Sturmtief "Sören"

Hamburger Feuerwehr im Dauereinsatz

Sturmtief "Sören" hat der Westküste Deutschlands in der Nacht zum Sonntag die erste Sturmflut des Herbstes gebracht.

Hamburg. „Land unter“ in Hamburg: Wegen heftiger Regenfälle war die Feuerwehr der Stadt in der Nacht zum Sonntag im Dauereinsatz. Allein zwischen 23.30 und 3.00 Uhr mussten die Feuerwehrleute rund 150 Mal zu überfluteten Straßen ausrücken. Ein Feuerwehr-Sprecher sagte, besonders betroffen sei der Hamburger Westen gewesen. Auf vielen Straßen, Kreuzungen oder unter Unterführungen habe sich das Wasser gestaut, weil die Gullydeckel entweder von Laub verstopft gewesen seien oder die Kanalisation nicht genügend Wasser habe aufnehmen können.
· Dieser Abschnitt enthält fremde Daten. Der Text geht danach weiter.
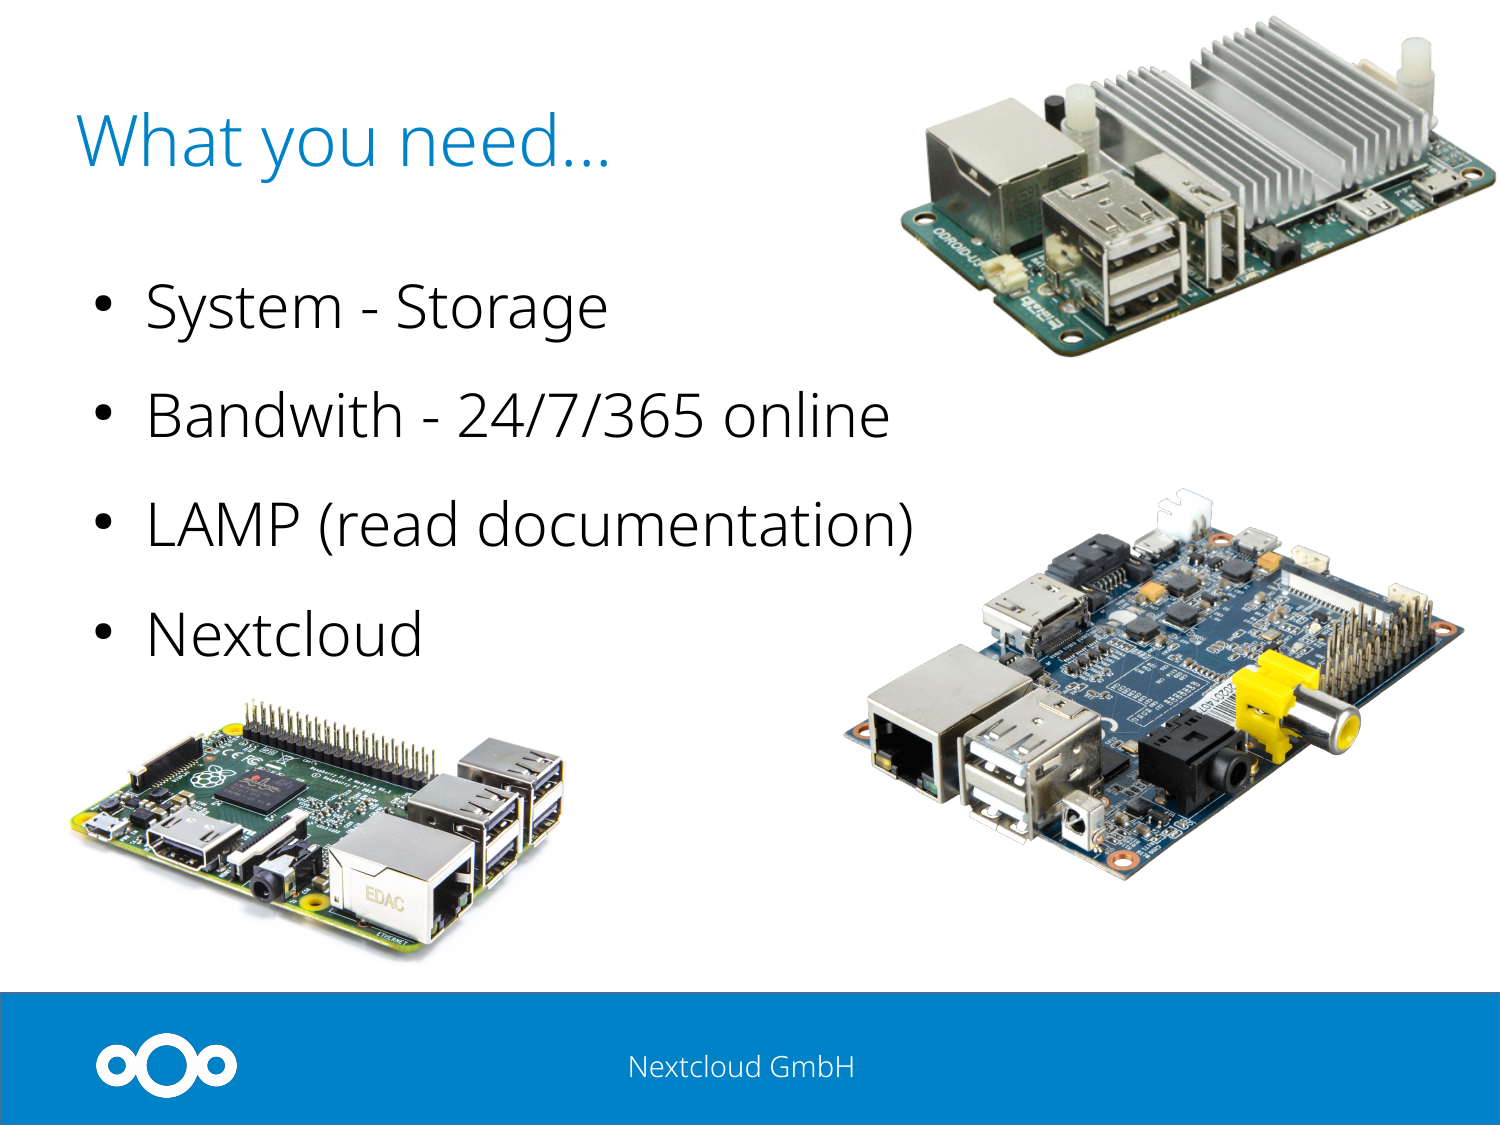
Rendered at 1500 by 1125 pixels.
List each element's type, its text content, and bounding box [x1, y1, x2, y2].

title What you need... [74, 44, 896, 233]
picture [838, 484, 1468, 885]
list System - Storage Bandwith - 24/7/365 online LAMP (read documentation) Nextcloud [74, 263, 1425, 916]
picture [896, 11, 1500, 362]
picture [52, 673, 585, 975]
picture [96, 1033, 237, 1098]
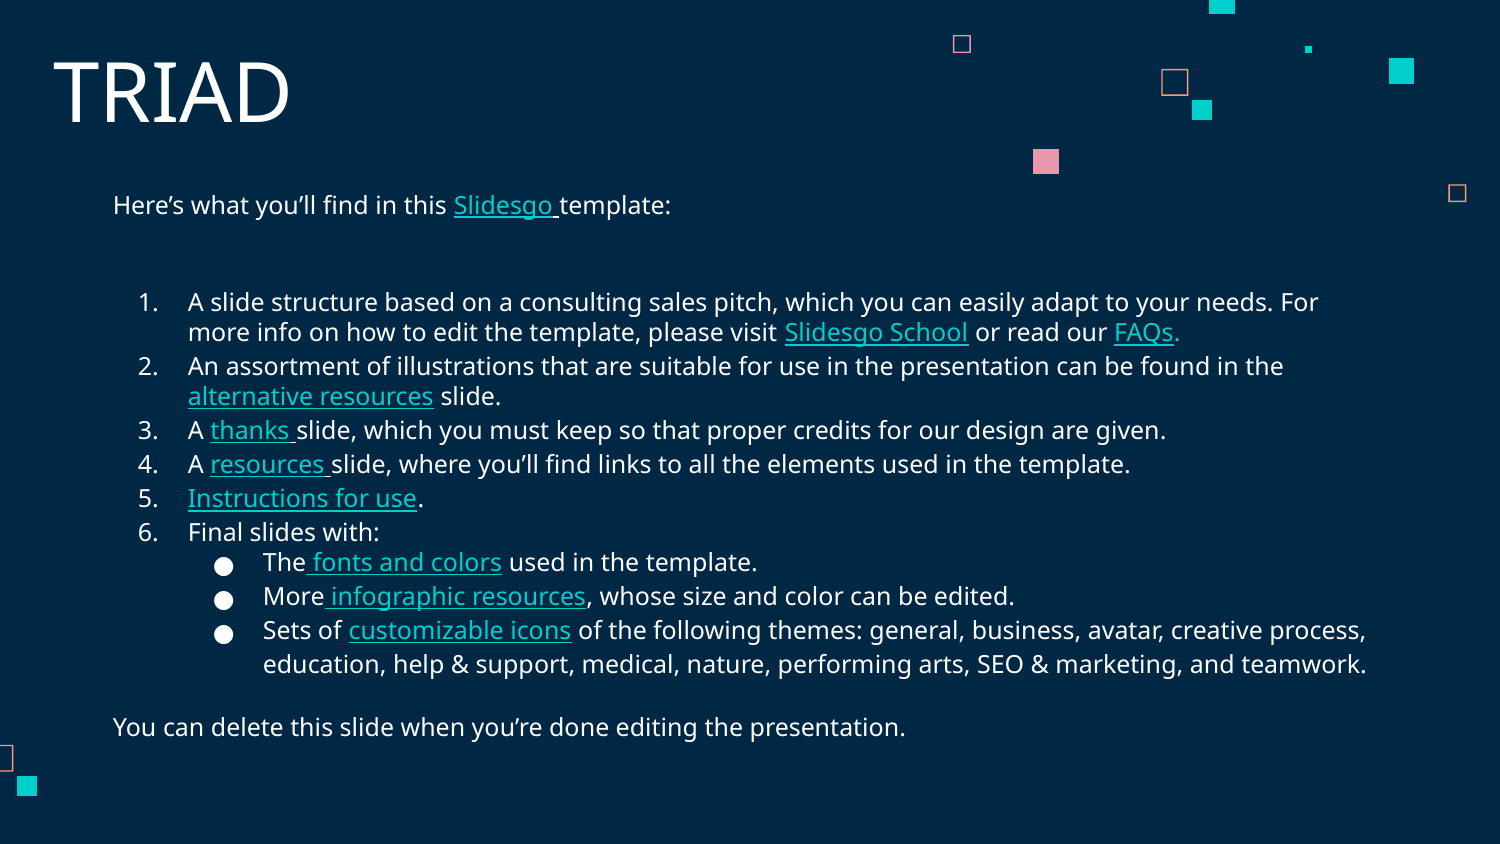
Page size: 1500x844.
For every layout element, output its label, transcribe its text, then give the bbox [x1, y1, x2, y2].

title TRIAD [0, 59, 562, 154]
list Here’s what you’ll find in this Slidesgo template: A slide structure based on a consulting sales pitch, which you can easily adapt to your needs. For more info on how to edit the template, please visit Slidesgo School or read our FAQs. An assortment of illustrations that are suitable for use in the presentation can be found in the alternative resources slide. A thanks slide, which you must keep so that proper credits for our design are given. A resources slide, where you’ll find links to all the elements used in the template. Instructions for use. Final slides with: The fonts and colors used in the template. More infographic resources, whose size and color can be edited. Sets of customizable icons of the following themes: general, business, avatar, creative process, education, help & support, medical, nature, performing arts, SEO & marketing, and teamwork. You can delete this slide when you’re done editing the presentation. [97, 174, 1389, 796]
Am Hamburger Hafen drückte Sturmtief "Sören" das Wasser der Elbe auf den zum Teil überfluteten Fischmarkt. Auch die nordfriesischen Halligen liefen voll Wasser und meldeten landunter. Am Pegel Husum stieg die Flut etwa 1,80 Meter über das normale Hochwasser, in Hamburg wurde ein um etwa 1,50 Meter höherer Wasserstand gemessen.

Das Sturmtief brachte also die erste Sturmflut des Herbstes und fegte mit Windgeschwindigkeiten von bis zu 115 km/h über Norddeutschland hinweg. Für die nächsten Tage sagen die Meteorologen eine Wetterberuhigung voraus.